Bacteriology axis : Research group Ahalieyah Anantharajah and Michel Delmée (CNR Clostridioides difficile)


Michel Delmée and his group have focused their research on the epidemiology of Clostridioides difficile infections in hospitals. This Gram-positive anerobic spore-forming bacterium is the main cause of diarrhea occurring after antibiotic therapy, with a clinical spectrum ranging from trivial diarrhea to pseudomembranous colitis, which is sometimes fatal. It is estimated to be responsible for 10-25% of antibiotic-associated diarrhea and almost all cases of pseudomembranous colitis.
The development and evaluation of new diagnostic approaches on the one hand, and the development of typing techniques applied in epidemiological surveillance programs on the other hand, have been the two major lines of research since the discovery of the pathogenic role of this bacterium in the late seventies.
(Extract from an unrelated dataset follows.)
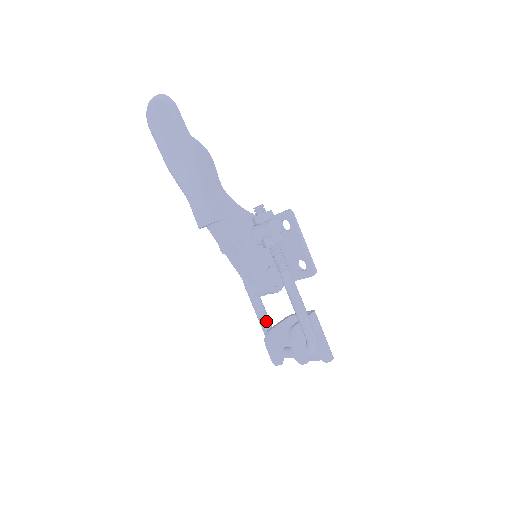
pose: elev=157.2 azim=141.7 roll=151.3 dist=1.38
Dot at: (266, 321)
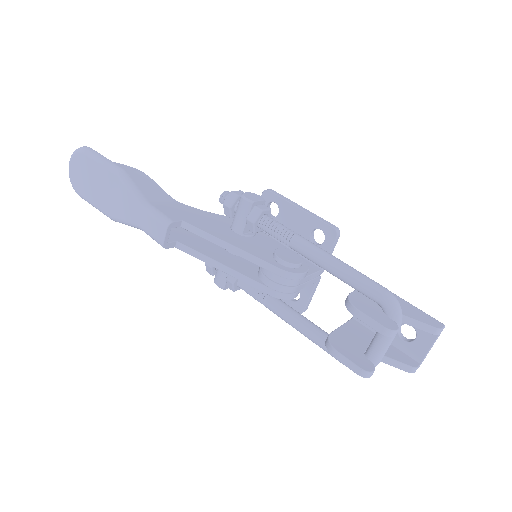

Since 2011, the laboratory has been designated National Reference Center. As such, it organizes with Sciensano a national surveillance program in which all Belgian hospitals can participate. The serogrouping technique for C. difficile was one of the first to be described in 1985 and has been used in many international epidemiological programs. Over the last 15 years, molecular biology techniques have supplanted other approaches. Currently, clinical isolates are characterized by the PCR-ribotyping technique. This technique is considered in Europe as the reference method. A constant work of nomenclature harmonization is carried out in collaboration with different European teams in order to allow the comparison of strains on an international scale. At the CNR, more than six hundred different profiles have already been identified.
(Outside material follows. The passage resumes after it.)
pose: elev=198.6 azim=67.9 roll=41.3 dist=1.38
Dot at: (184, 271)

At the same time, a characterization of the main virulence factors produced by C. difficile is being carried out. Indeed, since the beginning of the year 2000, infections have taken another dimension, especially with the appearance of new and more virulent strains. These strains of type 027/NAP1/BI have been associated with severe epidemics with high mortality rates. Indeed, they produce much higher quantities of toxins A and B than the usual strains of C. difficile and secrete the binary toxin. The hyperproduction of toxins A and B is thought to be related to deletions in the tcdC regulatory gene, resulting in a frameshift and a truncated TcdC protein. In addition, epidemic NAP1/027 strains are resistant to many antibiotics, including fluoroquinolones, which may have given them a selective advantage.
Continuous surveillance is necessary to know the epidemiology of Clostridioides difficile isolates circulating in Belgium and to monitor the emergence of hypervirulent and/or resistant strains. The NCRC also participates in several European programs coordinated for the ECDC.
In addition to surveillance, the CNR's mission is to assist clinical laboratories in the diagnosis of toxigenic C. difficile, in the implementation of new tools and in the investigation of outbreaks or relapses of C. difficile infection in the same patient. Isolates can be analyzed by MLVA (MultiLocus Variable number tandem repeat Analysis) which allows to differentiate strains within the same ribotype.
Currently, the CNR is implementing genomic approaches such as WGS (Whole genome Sequencing), in order to better understand the virulence of certain clinical isolates and to investigate the clonal relationships of clustered cases.